'The Leftovers': segundas oportunidades
'The Leftovers' roza el Milagro

Segundas oportunidades

'The Leftovers' es un desafío para el espectador porque le obliga a desprenderse de las etiquetas a las que suele recurrir para juzgar series, apelando directamente a los sentimientos, aborda lo inexplicable para crear dudas, explorar el vacío y la angustia de los protagonistas (y la nuestra).
The Leftovers

El 5 de junio de 2005 me hice adicto a las series por error. Empecé a ver Perdidos. Recuerdo la fecha exacta porque Rafa Nadal acababa de proclamarse por primera vez campeón de Roland Garros. Entre punto y punto de la final los comentaristas de Televisión Española se limitaron a hacer dos cosas: animar a Nadal (ahí nació el “Vamos Rafa”), y dar la matraca a los telespectadores recordándonos que tras el partido nos esperaba el estreno de Perdidos, el fenómeno televisivo que arrasaba en Estados Unidos.

Existen infinitas razones para empezar o engancharse a una serie. Yo empecé con Perdidos porque me dio pereza ponerme a estudiar. Luego bastó el episodio piloto y una buena primera temporada para caer en la trampa. A aquel primer contacto siguieron años de devoción y noches en vela por una serie que resultaría ser una tomadura de pelo. De eso me di cuenta en la tercera temporada pero, qué quieren, lo peor de los malos vicios es que, aunque sepamos que son perjudiciales, es muy jodido dejarlos.

Como de todo lo malo se aprende, mi experiencia con Perdidos me ayudó decisivamente a madurar. Fue entonces cuando empecé a aprender a elegir series. Por insistencia de un amigo me hice con el pack completo de a dos metros bajo tierra

«Disponer de una serie completa permite al consumidor controlar el volumen, la intensidad y el tempo del visionado a su antojo, y el espectador no va a remolque de los ciclos de emisión de las cadenas»

+++

■ **SERIE DE EJERCICIOS**:
A. ¿Cómo resumirías en forma de lista el párrafo del artículo que empieza con «Existen infinitas razones», conservando sus datos principales?
B. ¿Puedes extraer del artículo, de forma literal, el pasaje que va desde «Existen infinitas razones» hasta «muy jodido dejarlos.», ambos incluidos?

■ **EXTRACTO DE DATOS**:
+++

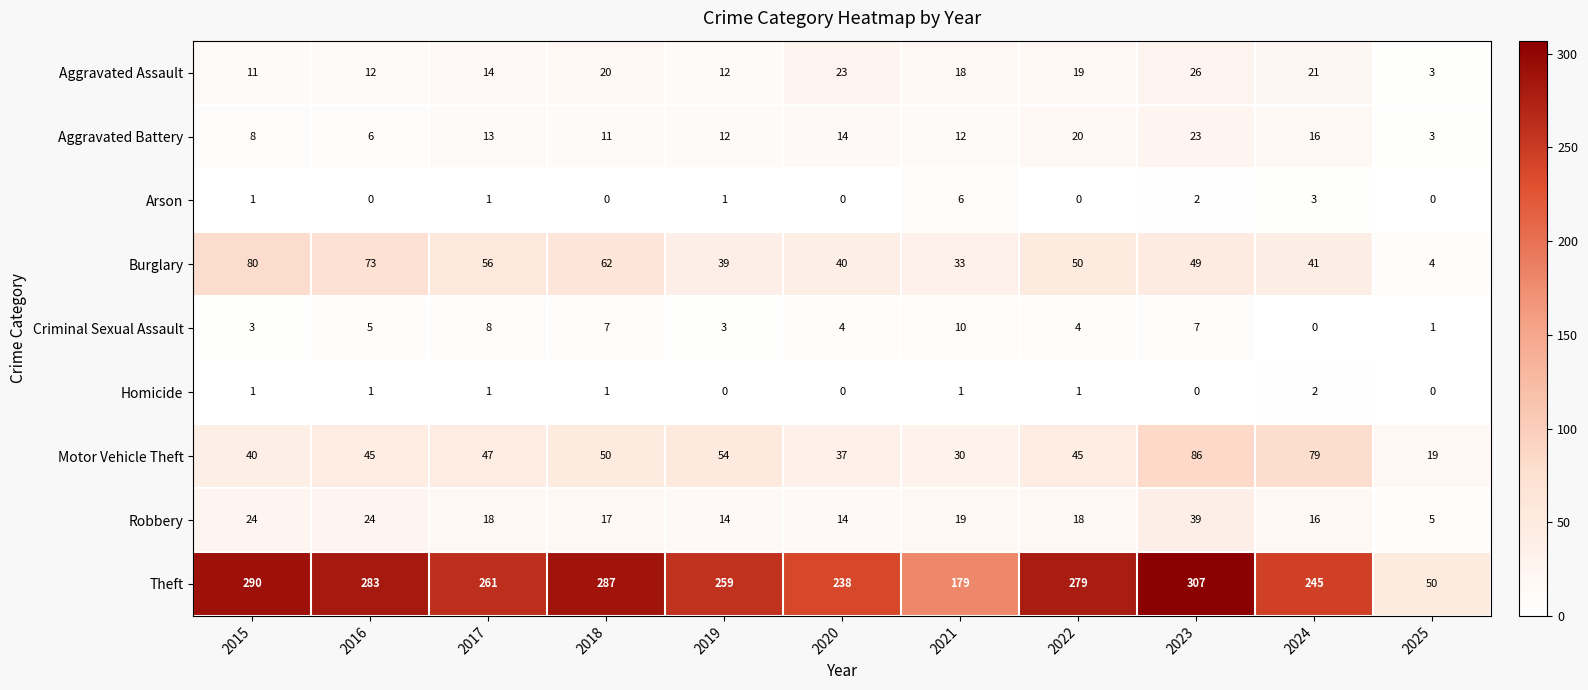

How many distinct data groups are displayed?

9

+++

■ **SOLUCIONES**:
A.
- Hay infinitas razones para empezar o engancharse a una serie.
- Perdidos se empezó a ver por pereza de ponerse a estudiar.
- Bastaron el episodio piloto y una buena primera temporada para caer en la trampa.
- Siguieron años de devoción y noches en vela por una serie que resultaría ser una tomadura de pelo.
- Eso se vio claro en la tercera temporada, pero, como pasa con los malos vicios, costaba mucho dejarla.

B.
Existen infinitas razones para empezar o engancharse a una serie. Yo empecé con Perdidos porque me dio pereza ponerme a estudiar. Luego bastó el episodio piloto y una buena primera temporada para caer en la trampa. A aquel primer contacto siguieron años de devoción y noches en vela por una serie que resultaría ser una tomadura de pelo. De eso me di cuenta en la tercera temporada pero, qué quieren, lo peor de los malos vicios es que, aunque sepamos que son perjudiciales, es muy jodido dejarlos.